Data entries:

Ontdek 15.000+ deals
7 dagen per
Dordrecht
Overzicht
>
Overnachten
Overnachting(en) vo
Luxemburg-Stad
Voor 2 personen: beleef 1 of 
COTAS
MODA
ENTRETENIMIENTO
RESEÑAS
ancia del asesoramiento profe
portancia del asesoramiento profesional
--
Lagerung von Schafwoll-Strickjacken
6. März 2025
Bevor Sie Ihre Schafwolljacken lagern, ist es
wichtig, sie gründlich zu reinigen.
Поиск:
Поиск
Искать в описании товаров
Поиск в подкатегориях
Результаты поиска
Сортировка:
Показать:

**Task**.
Among the entries above, find the line with "Ontdek 15.000+ deals" and the line with "portancia del asesoramiento profesional"; give again exactly these two lines and all lines between them.

**Result of this task**.
Ontdek 15.000+ deals
7 dagen per
Dordrecht
Overzicht
>
Overnachten
Overnachting(en) vo
Luxemburg-Stad
Voor 2 personen: beleef 1 of 
COTAS
MODA
ENTRETENIMIENTO
RESEÑAS
ancia del asesoramiento profe
portancia del asesoramiento profesional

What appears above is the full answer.